Eric Gerlach eric+hackerspaces-discuss at gerlach.ca
Mon Jun 13 17:20:24 CEST 2011


I think the concept of a hackerspaces passport is useful (and more
importantly awesome) in the following sense:

In the real world, a passport is issued by your country, tells someone
at a border where you're from, and is proof that you're a citizen
there.  It also (optionally) allows the authorities in that country to
put something in your passport saying you're allowed to be in the
country, but you get to keep it as proof that you visited there.  Each
destination country has their own rules about who they let in bearing
which passports and for what reasons.  The only real standard is the
format of the computer-readable information on the second page.

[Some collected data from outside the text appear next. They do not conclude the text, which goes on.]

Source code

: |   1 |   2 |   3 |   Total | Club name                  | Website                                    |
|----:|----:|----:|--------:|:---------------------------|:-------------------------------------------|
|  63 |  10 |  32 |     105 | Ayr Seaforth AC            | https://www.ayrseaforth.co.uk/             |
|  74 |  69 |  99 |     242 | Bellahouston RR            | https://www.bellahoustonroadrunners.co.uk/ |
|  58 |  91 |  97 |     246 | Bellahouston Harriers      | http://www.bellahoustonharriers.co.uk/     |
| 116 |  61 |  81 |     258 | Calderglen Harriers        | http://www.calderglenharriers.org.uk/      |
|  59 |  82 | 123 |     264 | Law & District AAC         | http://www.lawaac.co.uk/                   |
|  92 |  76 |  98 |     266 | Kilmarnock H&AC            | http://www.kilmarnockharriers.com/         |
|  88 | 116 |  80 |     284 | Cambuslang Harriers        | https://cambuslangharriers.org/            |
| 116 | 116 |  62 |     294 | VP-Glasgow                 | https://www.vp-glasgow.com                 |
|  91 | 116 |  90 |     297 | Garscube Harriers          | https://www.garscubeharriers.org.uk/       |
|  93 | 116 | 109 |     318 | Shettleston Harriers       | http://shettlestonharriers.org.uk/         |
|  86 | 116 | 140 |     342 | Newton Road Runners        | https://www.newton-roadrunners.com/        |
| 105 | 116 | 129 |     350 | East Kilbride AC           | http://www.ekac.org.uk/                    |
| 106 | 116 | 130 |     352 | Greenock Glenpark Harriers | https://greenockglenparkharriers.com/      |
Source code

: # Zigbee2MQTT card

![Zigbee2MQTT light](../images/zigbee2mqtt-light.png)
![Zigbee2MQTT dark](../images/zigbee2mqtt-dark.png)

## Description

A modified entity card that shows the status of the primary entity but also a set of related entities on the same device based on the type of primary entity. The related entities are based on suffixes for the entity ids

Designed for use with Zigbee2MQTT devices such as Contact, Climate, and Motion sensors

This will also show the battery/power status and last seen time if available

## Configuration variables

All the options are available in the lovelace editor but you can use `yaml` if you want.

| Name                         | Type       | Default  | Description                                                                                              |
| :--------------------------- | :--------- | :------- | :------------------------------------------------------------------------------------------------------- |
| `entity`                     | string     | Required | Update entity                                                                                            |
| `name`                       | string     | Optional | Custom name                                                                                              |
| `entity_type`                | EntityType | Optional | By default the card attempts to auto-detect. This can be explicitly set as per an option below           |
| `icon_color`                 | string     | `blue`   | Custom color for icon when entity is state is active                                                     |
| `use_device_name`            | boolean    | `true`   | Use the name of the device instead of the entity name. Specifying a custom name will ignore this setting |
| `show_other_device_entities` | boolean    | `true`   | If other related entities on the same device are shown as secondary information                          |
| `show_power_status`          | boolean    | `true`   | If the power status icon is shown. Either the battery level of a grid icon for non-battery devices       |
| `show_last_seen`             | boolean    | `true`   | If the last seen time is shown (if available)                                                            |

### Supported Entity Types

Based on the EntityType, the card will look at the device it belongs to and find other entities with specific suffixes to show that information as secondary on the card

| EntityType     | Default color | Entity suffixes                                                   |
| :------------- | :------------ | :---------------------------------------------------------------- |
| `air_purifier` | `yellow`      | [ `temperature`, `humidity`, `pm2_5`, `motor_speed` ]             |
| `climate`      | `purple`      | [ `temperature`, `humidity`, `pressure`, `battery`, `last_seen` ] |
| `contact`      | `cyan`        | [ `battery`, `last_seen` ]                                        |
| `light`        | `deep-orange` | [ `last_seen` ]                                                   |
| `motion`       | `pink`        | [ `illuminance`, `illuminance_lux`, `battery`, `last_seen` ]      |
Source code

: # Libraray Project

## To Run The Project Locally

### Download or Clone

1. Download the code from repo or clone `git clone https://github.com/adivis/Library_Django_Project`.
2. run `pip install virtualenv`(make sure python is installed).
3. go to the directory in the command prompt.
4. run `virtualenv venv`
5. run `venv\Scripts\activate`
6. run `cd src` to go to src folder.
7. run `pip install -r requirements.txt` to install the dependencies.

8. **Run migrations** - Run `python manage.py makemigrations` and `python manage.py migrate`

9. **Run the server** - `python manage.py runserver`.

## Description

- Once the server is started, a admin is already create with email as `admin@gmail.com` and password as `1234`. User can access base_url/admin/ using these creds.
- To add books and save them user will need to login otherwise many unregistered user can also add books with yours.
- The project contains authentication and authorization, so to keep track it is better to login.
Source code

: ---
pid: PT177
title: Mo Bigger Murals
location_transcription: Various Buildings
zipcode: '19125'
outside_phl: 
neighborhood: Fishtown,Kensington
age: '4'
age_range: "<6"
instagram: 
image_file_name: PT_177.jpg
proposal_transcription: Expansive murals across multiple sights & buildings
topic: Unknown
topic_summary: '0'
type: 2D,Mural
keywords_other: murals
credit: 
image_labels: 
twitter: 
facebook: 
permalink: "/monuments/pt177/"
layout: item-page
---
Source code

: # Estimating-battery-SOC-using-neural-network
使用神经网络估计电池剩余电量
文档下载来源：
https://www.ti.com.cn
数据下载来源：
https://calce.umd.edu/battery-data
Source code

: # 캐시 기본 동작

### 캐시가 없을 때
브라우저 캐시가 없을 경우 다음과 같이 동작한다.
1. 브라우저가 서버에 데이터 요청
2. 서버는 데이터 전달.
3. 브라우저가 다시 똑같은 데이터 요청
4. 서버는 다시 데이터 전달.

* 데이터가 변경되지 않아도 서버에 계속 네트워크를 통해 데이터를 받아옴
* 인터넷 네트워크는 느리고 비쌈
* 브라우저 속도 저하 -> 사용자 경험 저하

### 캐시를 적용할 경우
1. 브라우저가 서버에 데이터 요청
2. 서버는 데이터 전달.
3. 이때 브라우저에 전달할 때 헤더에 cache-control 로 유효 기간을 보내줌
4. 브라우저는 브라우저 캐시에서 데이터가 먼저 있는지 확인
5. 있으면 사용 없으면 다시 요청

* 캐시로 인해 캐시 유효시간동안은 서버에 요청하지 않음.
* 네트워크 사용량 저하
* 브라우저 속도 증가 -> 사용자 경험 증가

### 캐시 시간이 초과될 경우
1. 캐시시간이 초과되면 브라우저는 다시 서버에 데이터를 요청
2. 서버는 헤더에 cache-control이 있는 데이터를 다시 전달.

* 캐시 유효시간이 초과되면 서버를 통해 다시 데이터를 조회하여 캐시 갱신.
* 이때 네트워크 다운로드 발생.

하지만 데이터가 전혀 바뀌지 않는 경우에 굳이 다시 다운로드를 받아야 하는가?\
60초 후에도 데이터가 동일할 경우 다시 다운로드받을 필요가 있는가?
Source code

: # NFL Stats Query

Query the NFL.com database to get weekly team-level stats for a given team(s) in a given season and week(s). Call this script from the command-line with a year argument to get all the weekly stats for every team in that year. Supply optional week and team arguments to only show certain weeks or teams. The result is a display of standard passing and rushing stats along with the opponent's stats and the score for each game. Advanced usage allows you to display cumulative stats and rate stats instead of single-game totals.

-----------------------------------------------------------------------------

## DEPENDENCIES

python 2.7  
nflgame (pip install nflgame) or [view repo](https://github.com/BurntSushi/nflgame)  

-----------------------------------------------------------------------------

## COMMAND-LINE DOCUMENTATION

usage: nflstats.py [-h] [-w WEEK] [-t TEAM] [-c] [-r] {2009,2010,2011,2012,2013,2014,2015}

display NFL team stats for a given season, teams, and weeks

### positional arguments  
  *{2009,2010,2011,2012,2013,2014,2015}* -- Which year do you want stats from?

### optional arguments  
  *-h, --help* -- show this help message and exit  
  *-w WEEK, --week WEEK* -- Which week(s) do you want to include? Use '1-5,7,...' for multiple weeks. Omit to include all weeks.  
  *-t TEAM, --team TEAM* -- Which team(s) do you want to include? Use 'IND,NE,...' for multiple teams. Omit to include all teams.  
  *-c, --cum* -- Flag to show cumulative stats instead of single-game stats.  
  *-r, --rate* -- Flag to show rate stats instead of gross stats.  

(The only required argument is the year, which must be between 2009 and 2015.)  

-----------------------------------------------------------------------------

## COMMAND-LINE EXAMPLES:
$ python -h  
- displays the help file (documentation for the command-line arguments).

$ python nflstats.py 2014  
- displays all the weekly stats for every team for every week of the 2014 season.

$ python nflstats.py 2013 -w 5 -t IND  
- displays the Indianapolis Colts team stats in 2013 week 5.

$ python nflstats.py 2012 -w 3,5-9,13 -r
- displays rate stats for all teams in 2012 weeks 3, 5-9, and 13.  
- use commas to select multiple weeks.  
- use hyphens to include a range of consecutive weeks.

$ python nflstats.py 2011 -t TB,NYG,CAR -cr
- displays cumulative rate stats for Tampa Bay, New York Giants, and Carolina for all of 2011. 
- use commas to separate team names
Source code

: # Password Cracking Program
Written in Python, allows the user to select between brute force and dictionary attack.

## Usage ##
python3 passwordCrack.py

In the hackerspaces world, a passport would be issued by your space,
tells someone at another space where you're from, and that you're a
member there.  It also (optionally) allows the destination hackerspace
to put something in your passport saying you're allowed to be in their
space, and you get to keep it as proof that you visited there.  Each
hackerspace has its own rules about who they let in bearing which
passports and for what reasons.  The only real standard would be the
(ideally extensible) format of some computer-readable information on
some page of the passport.

So rather than using the passport as "automatic membership at other
spaces", use it as proof of membership to your home space, and let the
destination hackerspace determine what that means.  I personally love
the idea of going to another space and having them stamp/print
on/keysign my passport saying where I'd been and when.  If they want
to do that as proof that I'm allowed in as part of their security
process, fine!  If groups of hackerspaces want to make agreements to
automatically allow their members access to each others' spaces,
awesome!  We could have the "hacker NAFTA/Eurozone", or something.
Why not?

My personal idea is a passport issued that has a QR code on it that
links to a page on your home hackerspace's server that contains all
the information about you, and your current membership status, as well
as your personal public key.  The destination hackerspace would then
sign the visitor's passport (either the URL or the public key) with
some relevant information (date of visit, etc.).  This could then be
served up via a URL, which could then be printed as a QR code on a
sticker (or something) and then stuck in the person's passport.

I've started writing a specification here if people are interested:
http://hackerspaces.org/wiki/Hackerspaces_Passport (Shouldn't propose
an idea without at least doing some work!)

What do people think?  This seems to be a solved problem in many areas
(state-to-state relations, fencing clubs/tournaments), why don't we
just copy what's proven to work?

Cheers,

Eric

On Mon, Jun 13, 2011 at 8:55 AM, Ross Smith <rsmith at i3detroit.com> wrote:
> The reason I would never support a hacker passport is that it would involve
> me refusing hacker guests who don't possess one.
>
> Seriously, unless someone is going to be in my space, consuming its
> resources at the expense of my membership for several weeks, I don't see any
> problem with a completely informal system.  If a visiting hacker will
> require the resources of my space in that way, we'll work out an ad hoc
> agreement.  It certainly doesn't happen often enough to be a systematic
> problem requiring a systematic solution.
>
> Rules are bad; we only need them when the problems are worse.  As such I
> rejoyce at the idea that hackers cooperate on the basis of being intelligent
> people rather than participants in a system.